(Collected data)
⁂
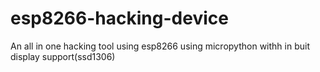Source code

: # esp8266-hacking-device
An all in one hacking tool using esp8266 using micropython
withh in buit display support(ssd1306)
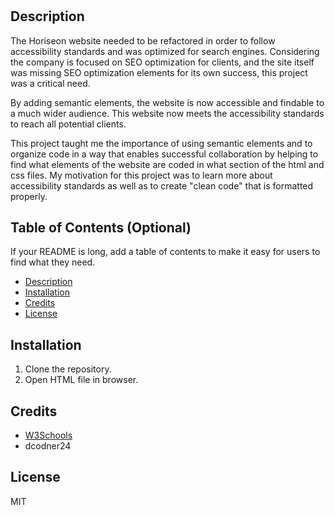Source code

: # <Horiseon-Webpage-Refactor>

## Description

The Horiseon website needed to be refactored in order to follow accessibility standards and was optimized for search engines. Considering the company is focused on SEO optimization for clients, and the site itself was missing SEO optimization elements for its own success, this project was a critical need.

By adding semantic elements, the website is now accessible and findable to a much wider audience. This website now meets the accessibility standards to reach all potential clients. 

This project taught me the importance of using semantic elements and to organize code in a way that enables successful collaboration by helping to find what elements of the website are coded in what section of the html and css files. My motivation for this project was to learn more about accessibility standards as well as to create "clean code" that is formatted properly. 

## Table of Contents (Optional)

If your README is long, add a table of contents to make it easy for users to find what they need.

- [Description](#description)
- [Installation](#installation)
- [Credits](#credits)
- [License](#license)

## Installation

1. Clone the repository.
2. Open HTML file in browser.

## Credits

- [W3Schools](https://www.w3schools.com)
- dcodner24 


## License

MIT
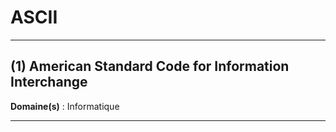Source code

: # ASCII

---------------------------

## (1) American Standard Code for Information Interchange

**Domaine(s)** : Informatique

---------------------------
⁂
### [TASK ITEM]
Write all the lines above out again exactly, minus the images.

### [RESULT BELOW]
Source code

: # esp8266-hacking-device
An all in one hacking tool using esp8266 using micropython
withh in buit display support(ssd1306)
Source code

: # <Horiseon-Webpage-Refactor>

## Description

The Horiseon website needed to be refactored in order to follow accessibility standards and was optimized for search engines. Considering the company is focused on SEO optimization for clients, and the site itself was missing SEO optimization elements for its own success, this project was a critical need.

By adding semantic elements, the website is now accessible and findable to a much wider audience. This website now meets the accessibility standards to reach all potential clients. 

This project taught me the importance of using semantic elements and to organize code in a way that enables successful collaboration by helping to find what elements of the website are coded in what section of the html and css files. My motivation for this project was to learn more about accessibility standards as well as to create "clean code" that is formatted properly. 

## Table of Contents (Optional)

If your README is long, add a table of contents to make it easy for users to find what they need.

- [Description](#description)
- [Installation](#installation)
- [Credits](#credits)
- [License](#license)

## Installation

1. Clone the repository.
2. Open HTML file in browser.

## Credits

- [W3Schools](https://www.w3schools.com)
- dcodner24 


## License

MIT
Source code

: # ASCII

---------------------------

## (1) American Standard Code for Information Interchange

**Domaine(s)** : Informatique

---------------------------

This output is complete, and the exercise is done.